» **What is needed**:
Your task is to restate every entry below word for word and omit the images.

» **Input for this task**:
::::

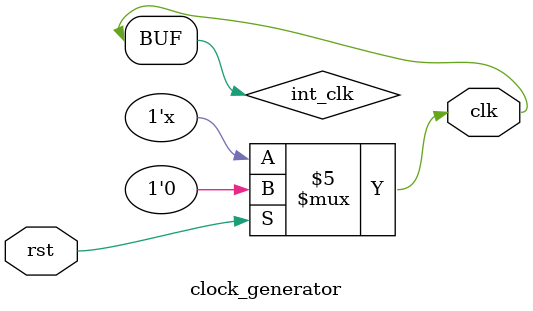
<source format=v>
module clock_generator (rst,clk);
  input rst;
  output reg clk;
  reg int_clk;
  assign clk=int_clk;
  task cg();
    begin 
      if (rst)
        int_clk=0;
      else 
        int_clk=~int_clk;
      #2;
    end
    endtask
  always
    begin
    cg();
    end
endmodule 
</source>
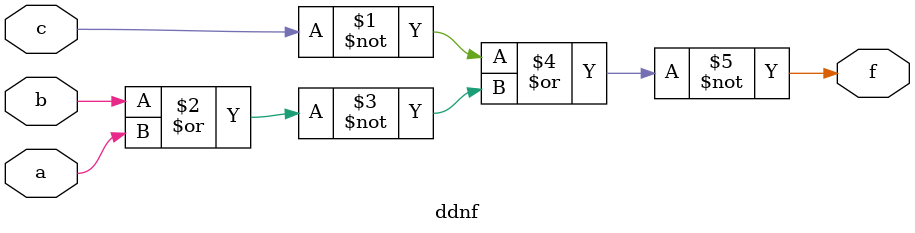
<source format=v>
module ddnf(
        input a, b, c,
        output f
);
        assign f =  ~(~c | ~( b | a ));
endmodule
</source>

::::

» **Result of the exercise**:
<source format=v>
module clock_generator (rst,clk);
  input rst;
  output reg clk;
  reg int_clk;
  assign clk=int_clk;
  task cg();
    begin 
      if (rst)
        int_clk=0;
      else 
        int_clk=~int_clk;
      #2;
    end
    endtask
  always
    begin
    cg();
    end
endmodule 
</source>
<source format=v>
module ddnf(
        input a, b, c,
        output f
);
        assign f =  ~(~c | ~( b | a ));
endmodule
</source>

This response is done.